Saved data entries:
== Segment start ==

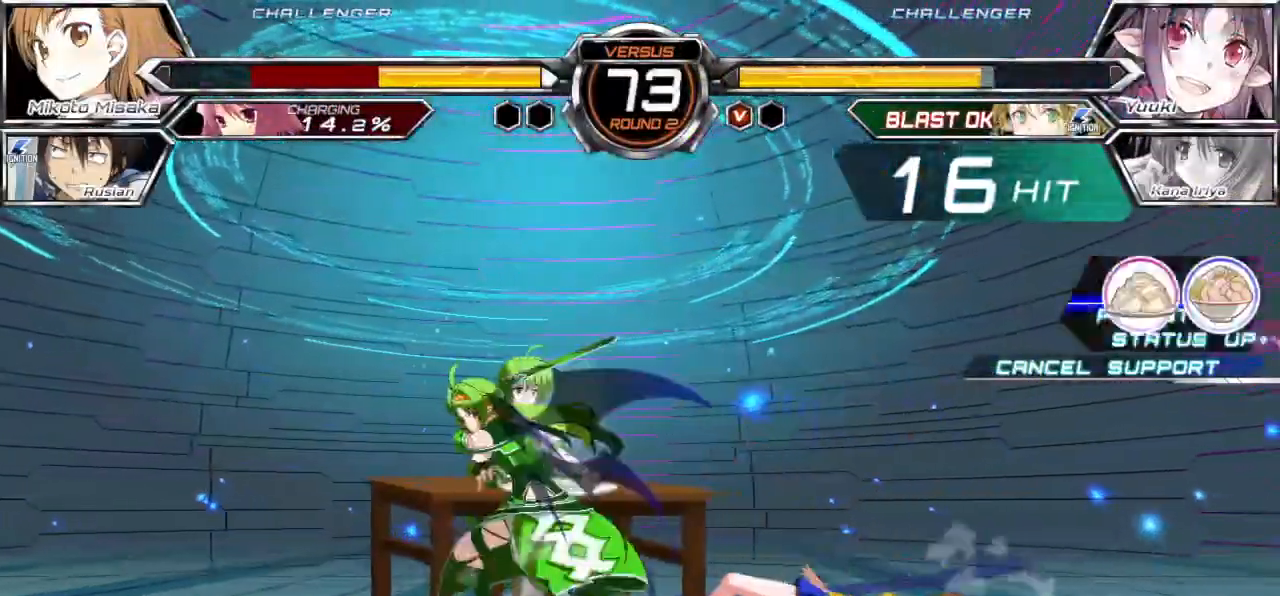
{"dt_ms": 500, "buttons": [], "left_stick": "down-right", "events": []}
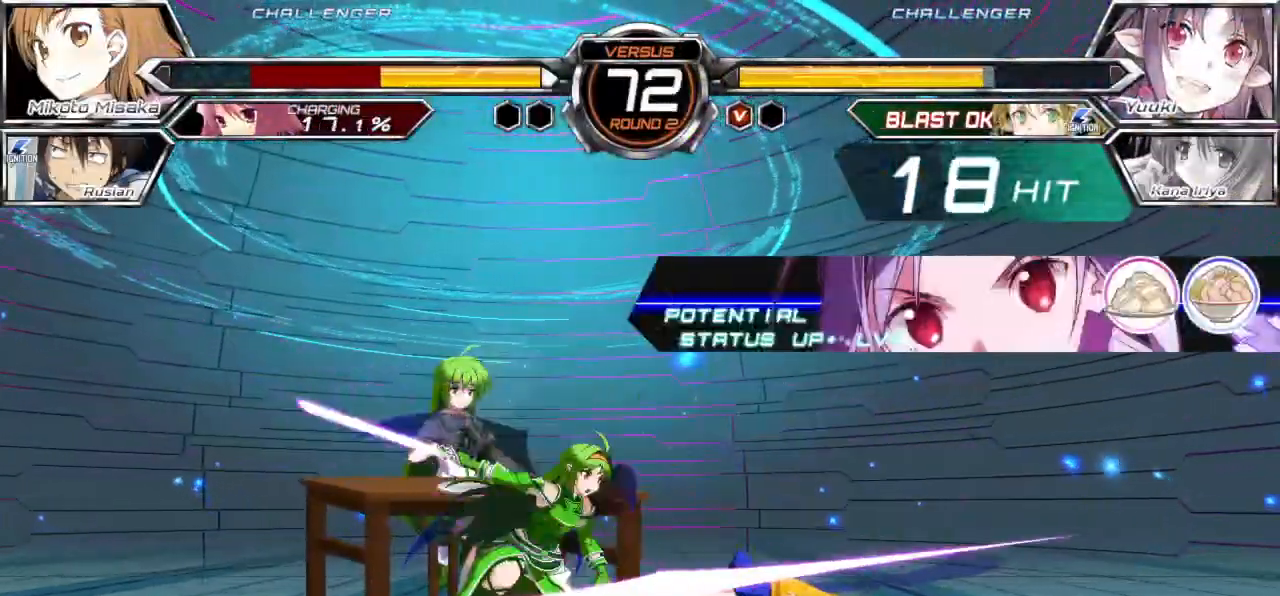
{"dt_ms": 500, "buttons": [], "left_stick": "down-right", "events": []}
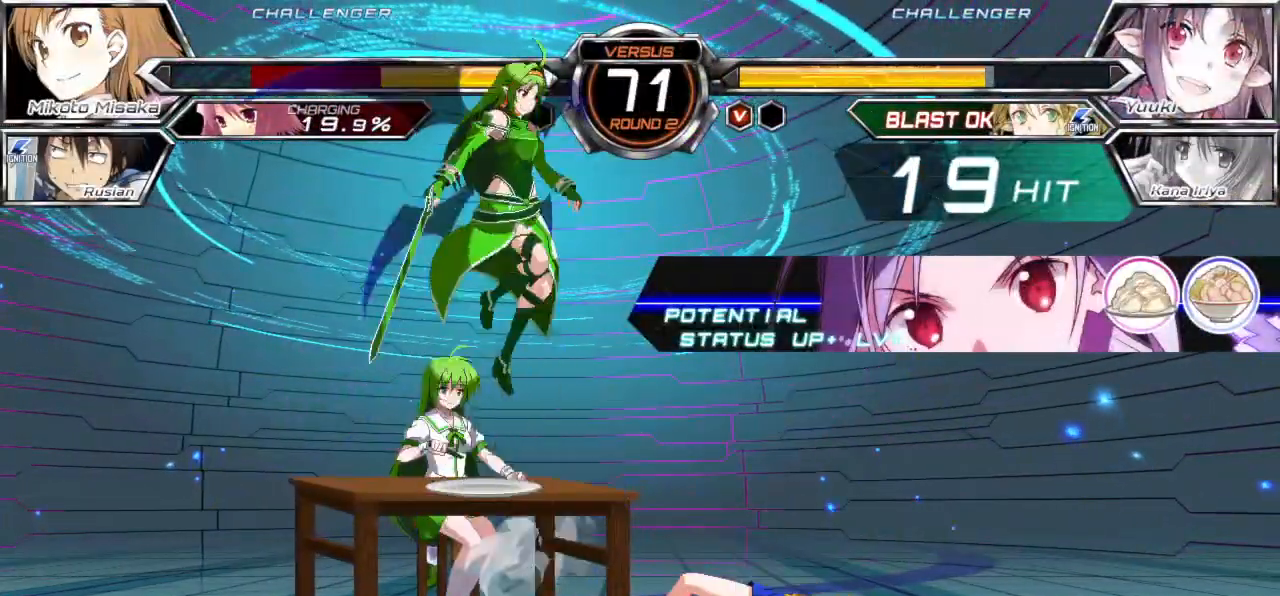
{"dt_ms": 500, "buttons": [], "left_stick": "center", "events": [[117, "left_stick", "center"], [167, "left_stick", "down"], [300, "left_stick", "right"], [333, "CROSS", "down"], [333, "SQUARE", "down"], [350, "left_stick", "center"], [450, "CROSS", "up"], [450, "SQUARE", "up"]]}
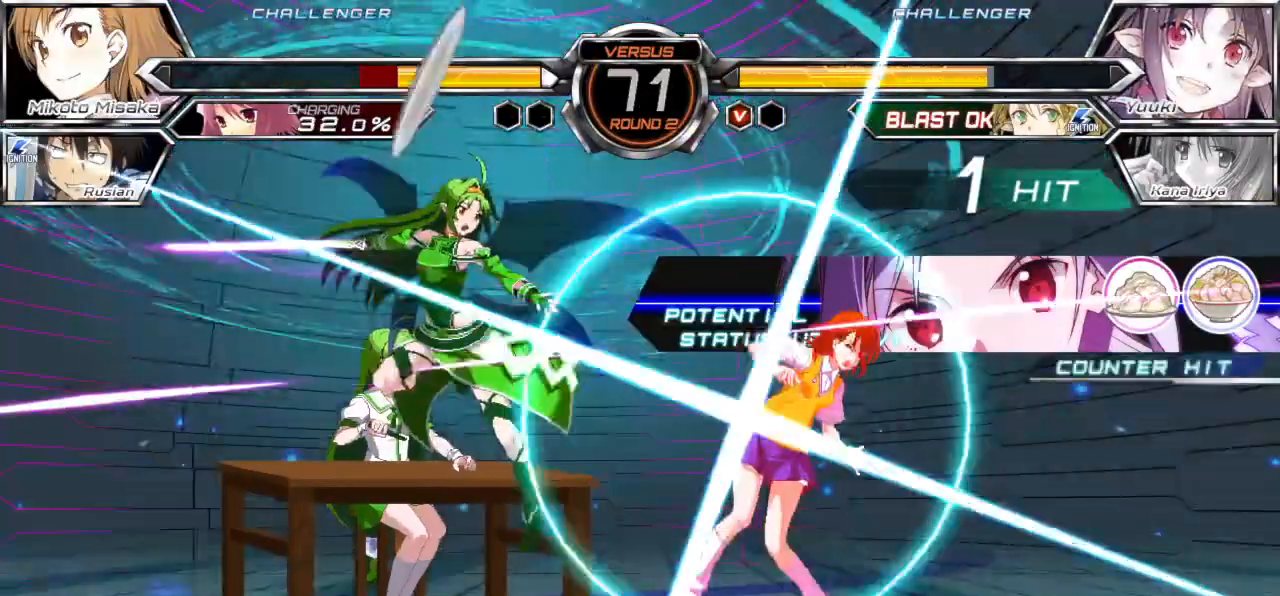
{"dt_ms": 500, "buttons": [], "left_stick": "right", "events": [[150, "TRIANGLE", "down"], [200, "TRIANGLE", "up"], [300, "left_stick", "right"]]}
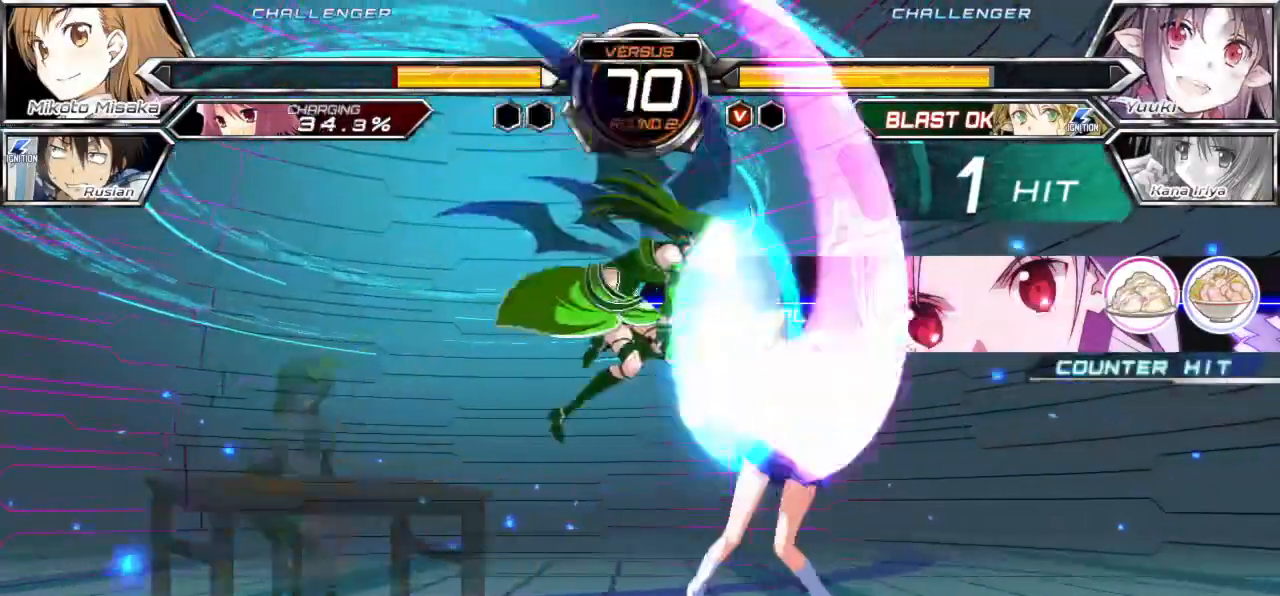
{"dt_ms": 500, "buttons": [], "left_stick": "down-right", "events": [[83, "SQUARE", "down"], [83, "TRIANGLE", "down"], [100, "CROSS", "down"], [117, "CROSS", "up"], [150, "SQUARE", "up"], [200, "TRIANGLE", "up"], [267, "left_stick", "down-right"]]}
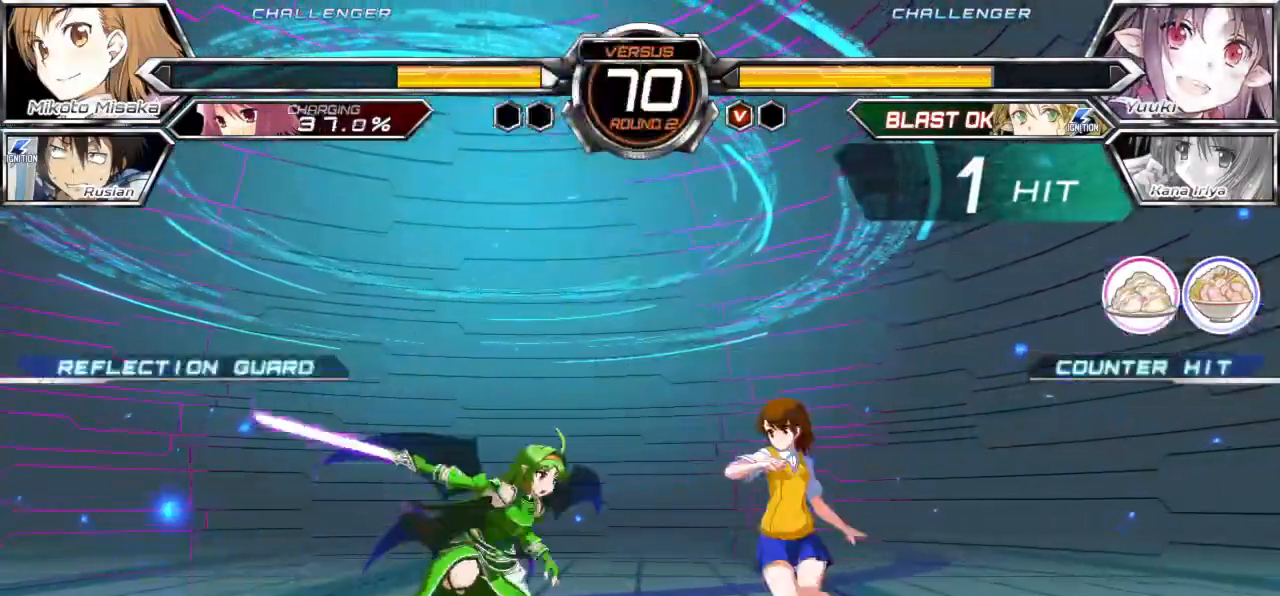
{"dt_ms": 500, "buttons": ["CROSS", "SQUARE"], "left_stick": "right"}
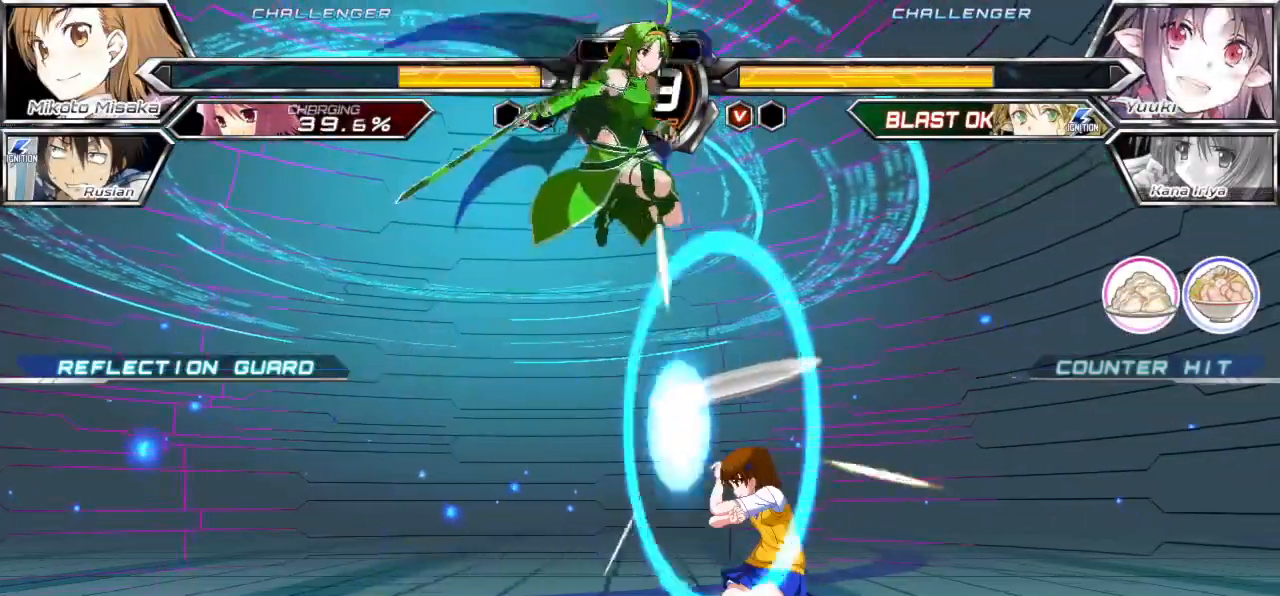
{"dt_ms": 500, "buttons": [], "left_stick": "down-right", "events": [[17, "left_stick", "center"], [133, "CROSS", "up"], [133, "SQUARE", "up"], [217, "left_stick", "down-right"], [283, "left_stick", "right"], [383, "left_stick", "down-right"]]}
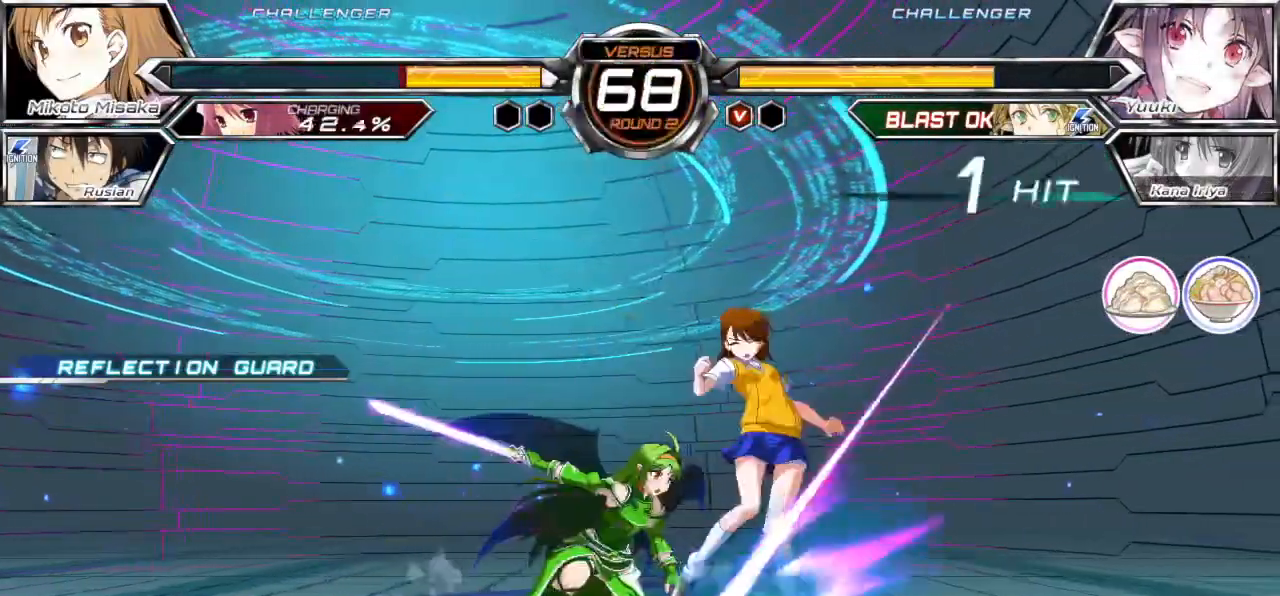
{"dt_ms": 500, "buttons": [], "left_stick": "down-right", "events": []}
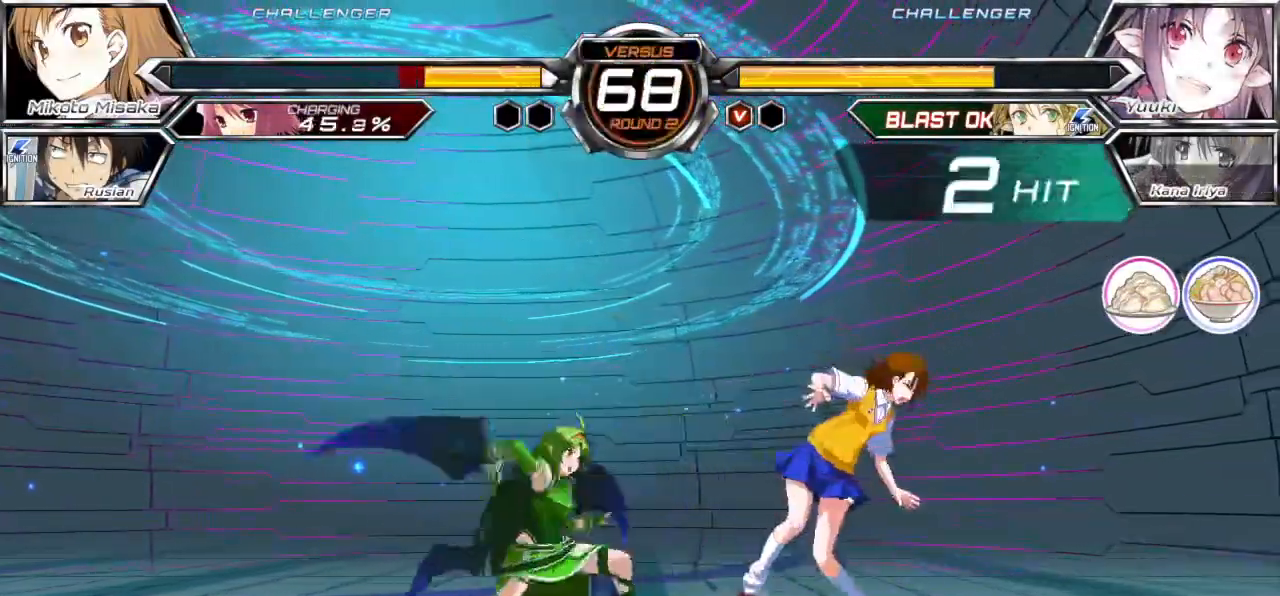
{"dt_ms": 500, "buttons": ["SQUARE"], "left_stick": "down-right", "events": [[117, "SQUARE", "down"]]}
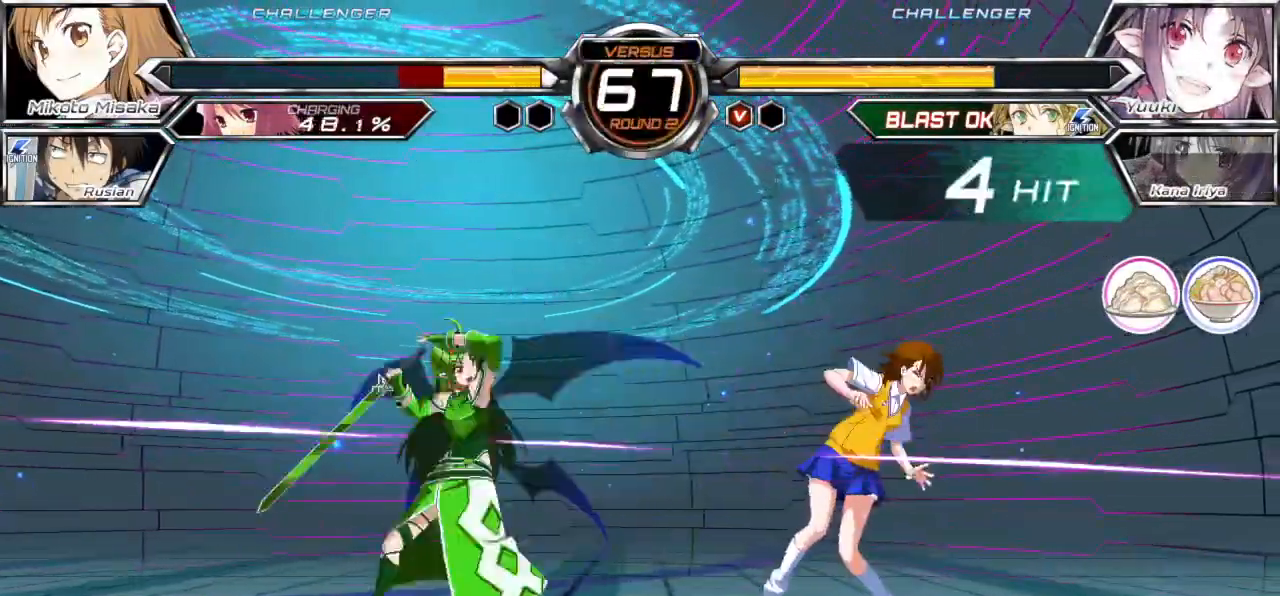
{"dt_ms": 500, "buttons": ["SQUARE"], "left_stick": "down-right", "events": []}
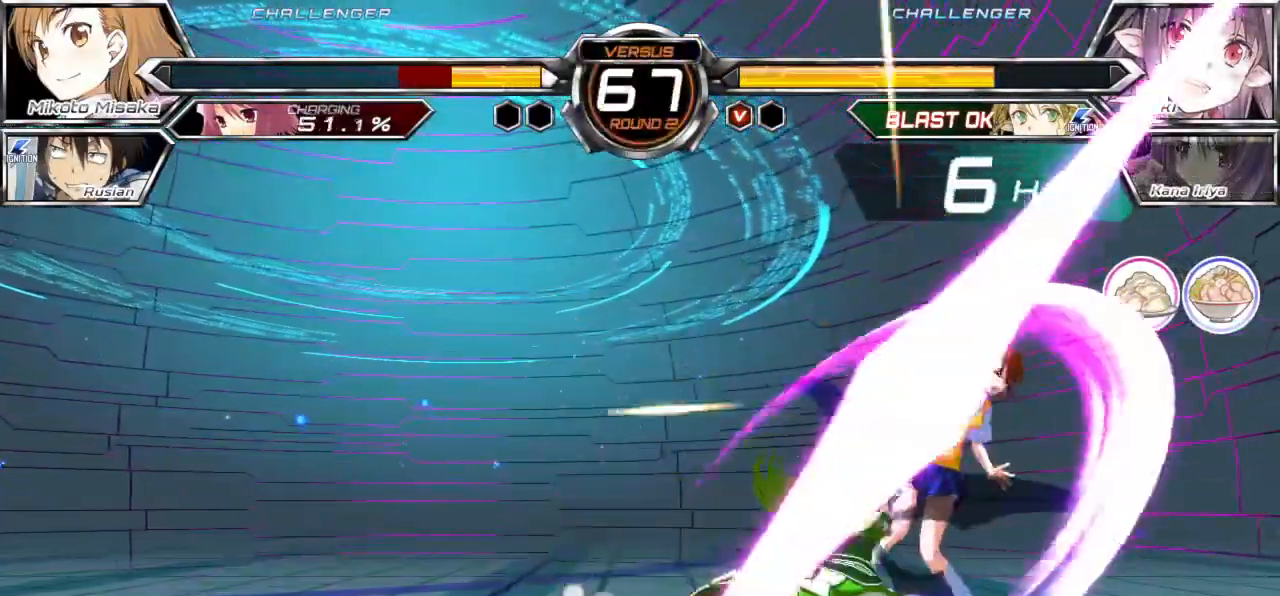
{"dt_ms": 500, "buttons": ["SQUARE"], "left_stick": "down-right", "events": []}
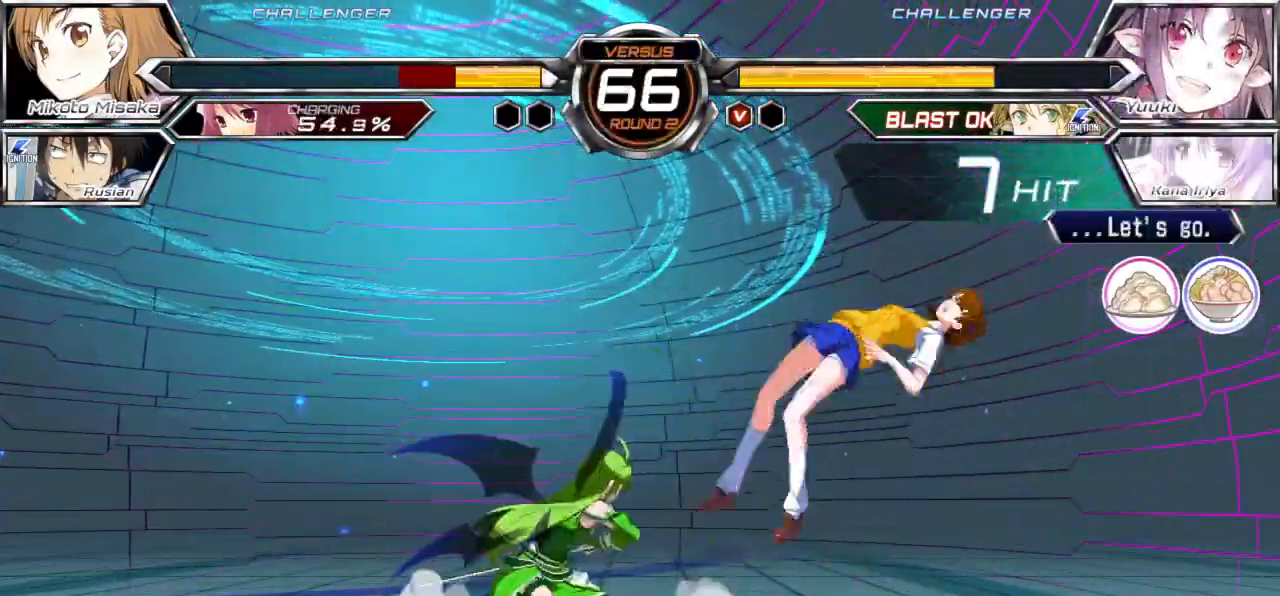
{"dt_ms": 1000, "buttons": ["SQUARE"], "left_stick": "left"}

== Segment end ==

REQUIRED WORK:
Drop the images; return the entries above exactly as they appear.

TASK SOLUTION:
{"dt_ms": 500, "buttons": [], "left_stick": "down-right", "events": []}
{"dt_ms": 500, "buttons": [], "left_stick": "down-right", "events": []}
{"dt_ms": 500, "buttons": [], "left_stick": "center", "events": [[117, "left_stick", "center"], [167, "left_stick", "down"], [300, "left_stick", "right"], [333, "CROSS", "down"], [333, "SQUARE", "down"], [350, "left_stick", "center"], [450, "CROSS", "up"], [450, "SQUARE", "up"]]}
{"dt_ms": 500, "buttons": [], "left_stick": "right", "events": [[150, "TRIANGLE", "down"], [200, "TRIANGLE", "up"], [300, "left_stick", "right"]]}
{"dt_ms": 500, "buttons": [], "left_stick": "down-right", "events": [[83, "SQUARE", "down"], [83, "TRIANGLE", "down"], [100, "CROSS", "down"], [117, "CROSS", "up"], [150, "SQUARE", "up"], [200, "TRIANGLE", "up"], [267, "left_stick", "down-right"]]}
{"dt_ms": 500, "buttons": ["CROSS", "SQUARE"], "left_stick": "right"}
{"dt_ms": 500, "buttons": [], "left_stick": "down-right", "events": [[17, "left_stick", "center"], [133, "CROSS", "up"], [133, "SQUARE", "up"], [217, "left_stick", "down-right"], [283, "left_stick", "right"], [383, "left_stick", "down-right"]]}
{"dt_ms": 500, "buttons": [], "left_stick": "down-right", "events": []}
{"dt_ms": 500, "buttons": ["SQUARE"], "left_stick": "down-right", "events": [[117, "SQUARE", "down"]]}
{"dt_ms": 500, "buttons": ["SQUARE"], "left_stick": "down-right", "events": []}
{"dt_ms": 500, "buttons": ["SQUARE"], "left_stick": "down-right", "events": []}
{"dt_ms": 1000, "buttons": ["SQUARE"], "left_stick": "left"}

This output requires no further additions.